start Input records

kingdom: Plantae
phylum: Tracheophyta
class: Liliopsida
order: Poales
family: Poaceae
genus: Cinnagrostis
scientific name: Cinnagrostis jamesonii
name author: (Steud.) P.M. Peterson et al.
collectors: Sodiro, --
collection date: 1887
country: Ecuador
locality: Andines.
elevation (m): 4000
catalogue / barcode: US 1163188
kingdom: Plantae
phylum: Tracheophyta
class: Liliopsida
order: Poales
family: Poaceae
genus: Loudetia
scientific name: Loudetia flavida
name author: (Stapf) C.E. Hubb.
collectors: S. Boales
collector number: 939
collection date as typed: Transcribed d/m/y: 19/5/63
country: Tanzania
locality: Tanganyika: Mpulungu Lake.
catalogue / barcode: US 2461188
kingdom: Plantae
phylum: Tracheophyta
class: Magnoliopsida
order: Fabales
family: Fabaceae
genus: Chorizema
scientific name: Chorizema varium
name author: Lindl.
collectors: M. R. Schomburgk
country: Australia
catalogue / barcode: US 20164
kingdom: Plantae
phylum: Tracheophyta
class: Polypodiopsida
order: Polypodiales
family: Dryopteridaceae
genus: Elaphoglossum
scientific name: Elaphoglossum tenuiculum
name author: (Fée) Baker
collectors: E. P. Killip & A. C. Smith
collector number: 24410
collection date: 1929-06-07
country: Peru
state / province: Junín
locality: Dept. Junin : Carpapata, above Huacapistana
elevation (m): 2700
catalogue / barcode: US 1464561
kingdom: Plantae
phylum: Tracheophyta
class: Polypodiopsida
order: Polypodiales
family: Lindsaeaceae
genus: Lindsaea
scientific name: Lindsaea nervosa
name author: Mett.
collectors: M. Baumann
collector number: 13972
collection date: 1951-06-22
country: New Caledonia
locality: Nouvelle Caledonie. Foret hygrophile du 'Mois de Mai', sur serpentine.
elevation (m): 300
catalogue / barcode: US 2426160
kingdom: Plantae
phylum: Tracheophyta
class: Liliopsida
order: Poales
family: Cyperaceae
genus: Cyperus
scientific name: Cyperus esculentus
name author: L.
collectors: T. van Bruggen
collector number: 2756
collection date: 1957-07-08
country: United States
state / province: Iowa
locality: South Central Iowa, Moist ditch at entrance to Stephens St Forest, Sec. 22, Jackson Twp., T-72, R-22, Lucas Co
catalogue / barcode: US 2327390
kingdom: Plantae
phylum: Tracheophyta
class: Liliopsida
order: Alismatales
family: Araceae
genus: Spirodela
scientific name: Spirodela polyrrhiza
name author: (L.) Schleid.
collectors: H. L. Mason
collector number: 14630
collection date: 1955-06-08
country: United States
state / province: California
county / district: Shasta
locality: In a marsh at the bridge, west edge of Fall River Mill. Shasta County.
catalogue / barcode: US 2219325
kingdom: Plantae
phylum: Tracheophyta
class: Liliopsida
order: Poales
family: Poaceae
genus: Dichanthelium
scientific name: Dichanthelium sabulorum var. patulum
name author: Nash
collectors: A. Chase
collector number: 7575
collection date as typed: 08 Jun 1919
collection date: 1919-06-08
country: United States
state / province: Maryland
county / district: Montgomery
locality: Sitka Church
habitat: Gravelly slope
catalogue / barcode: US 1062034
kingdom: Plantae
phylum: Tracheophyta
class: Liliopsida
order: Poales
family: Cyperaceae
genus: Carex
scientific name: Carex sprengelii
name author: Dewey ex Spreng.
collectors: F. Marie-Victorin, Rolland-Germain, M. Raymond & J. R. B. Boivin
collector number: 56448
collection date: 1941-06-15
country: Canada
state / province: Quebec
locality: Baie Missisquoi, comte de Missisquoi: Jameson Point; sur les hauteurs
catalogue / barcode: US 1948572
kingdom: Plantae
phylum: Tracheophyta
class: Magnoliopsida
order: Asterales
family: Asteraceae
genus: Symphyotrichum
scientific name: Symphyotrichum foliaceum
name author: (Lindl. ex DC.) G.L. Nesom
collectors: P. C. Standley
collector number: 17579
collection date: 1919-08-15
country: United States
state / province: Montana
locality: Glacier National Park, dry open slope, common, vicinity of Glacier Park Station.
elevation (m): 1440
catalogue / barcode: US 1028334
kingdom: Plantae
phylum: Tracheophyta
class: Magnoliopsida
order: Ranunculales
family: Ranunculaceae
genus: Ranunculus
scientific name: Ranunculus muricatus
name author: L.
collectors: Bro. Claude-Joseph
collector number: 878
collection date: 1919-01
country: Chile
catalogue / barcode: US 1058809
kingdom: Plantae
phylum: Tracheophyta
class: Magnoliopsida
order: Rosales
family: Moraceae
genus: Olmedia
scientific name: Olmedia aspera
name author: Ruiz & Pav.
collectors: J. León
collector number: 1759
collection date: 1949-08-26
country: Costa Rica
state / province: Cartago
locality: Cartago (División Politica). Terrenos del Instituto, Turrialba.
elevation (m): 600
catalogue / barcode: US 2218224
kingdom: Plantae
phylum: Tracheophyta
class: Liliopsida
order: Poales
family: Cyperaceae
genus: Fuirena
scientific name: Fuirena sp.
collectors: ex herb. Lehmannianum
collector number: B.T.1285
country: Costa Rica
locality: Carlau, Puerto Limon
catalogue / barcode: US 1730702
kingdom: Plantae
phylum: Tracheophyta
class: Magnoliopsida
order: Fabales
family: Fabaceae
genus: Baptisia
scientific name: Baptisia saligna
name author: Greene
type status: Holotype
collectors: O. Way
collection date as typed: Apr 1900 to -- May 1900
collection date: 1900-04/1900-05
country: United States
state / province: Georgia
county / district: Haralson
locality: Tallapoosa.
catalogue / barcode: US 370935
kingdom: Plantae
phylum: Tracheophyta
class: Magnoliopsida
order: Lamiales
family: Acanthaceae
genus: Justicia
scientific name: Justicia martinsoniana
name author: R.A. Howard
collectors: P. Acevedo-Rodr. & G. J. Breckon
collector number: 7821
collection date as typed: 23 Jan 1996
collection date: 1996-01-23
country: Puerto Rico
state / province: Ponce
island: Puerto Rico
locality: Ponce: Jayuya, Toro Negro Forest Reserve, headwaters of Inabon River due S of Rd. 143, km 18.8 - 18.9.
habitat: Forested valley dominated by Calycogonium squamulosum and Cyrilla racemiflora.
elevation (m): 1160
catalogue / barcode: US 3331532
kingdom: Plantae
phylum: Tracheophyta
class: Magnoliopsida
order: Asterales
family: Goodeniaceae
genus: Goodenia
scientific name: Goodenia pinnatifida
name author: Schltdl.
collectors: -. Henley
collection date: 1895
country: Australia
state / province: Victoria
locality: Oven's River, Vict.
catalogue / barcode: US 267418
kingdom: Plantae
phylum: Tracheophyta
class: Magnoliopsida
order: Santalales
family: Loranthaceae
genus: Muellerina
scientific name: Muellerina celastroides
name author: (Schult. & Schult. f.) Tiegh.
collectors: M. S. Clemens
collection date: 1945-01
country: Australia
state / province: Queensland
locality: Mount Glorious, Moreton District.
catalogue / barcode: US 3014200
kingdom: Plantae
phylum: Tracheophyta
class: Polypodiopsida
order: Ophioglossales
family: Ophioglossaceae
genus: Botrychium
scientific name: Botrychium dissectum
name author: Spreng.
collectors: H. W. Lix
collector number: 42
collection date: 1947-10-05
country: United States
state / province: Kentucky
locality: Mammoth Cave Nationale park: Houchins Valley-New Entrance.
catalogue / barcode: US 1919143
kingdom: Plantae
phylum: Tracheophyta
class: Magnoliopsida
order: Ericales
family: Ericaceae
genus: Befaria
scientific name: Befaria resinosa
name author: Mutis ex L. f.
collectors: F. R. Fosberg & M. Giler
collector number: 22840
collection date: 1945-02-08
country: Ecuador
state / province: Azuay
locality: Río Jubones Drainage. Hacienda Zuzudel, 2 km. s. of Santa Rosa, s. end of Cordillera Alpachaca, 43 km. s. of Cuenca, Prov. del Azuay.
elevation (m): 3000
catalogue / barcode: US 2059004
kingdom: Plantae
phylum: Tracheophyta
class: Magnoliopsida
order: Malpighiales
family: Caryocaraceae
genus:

end Input records

Task goal ▸ Reproduce the rows between the line containing "collectors: T. van Bruggen" and the line containing "scientific name: Dichanthelium", including both of those lines.

Output below ▸
collectors: T. van Bruggen
collector number: 2756
collection date: 1957-07-08
country: United States
state / province: Iowa
locality: South Central Iowa, Moist ditch at entrance to Stephens St Forest, Sec. 22, Jackson Twp., T-72, R-22, Lucas Co
catalogue / barcode: US 2327390
kingdom: Plantae
phylum: Tracheophyta
class: Liliopsida
order: Alismatales
family: Araceae
genus: Spirodela
scientific name: Spirodela polyrrhiza
name author: (L.) Schleid.
collectors: H. L. Mason
collector number: 14630
collection date: 1955-06-08
country: United States
state / province: California
county / district: Shasta
locality: In a marsh at the bridge, west edge of Fall River Mill. Shasta County.
catalogue / barcode: US 2219325
kingdom: Plantae
phylum: Tracheophyta
class: Liliopsida
order: Poales
family: Poaceae
genus: Dichanthelium
scientific name: Dichanthelium sabulorum var. patulum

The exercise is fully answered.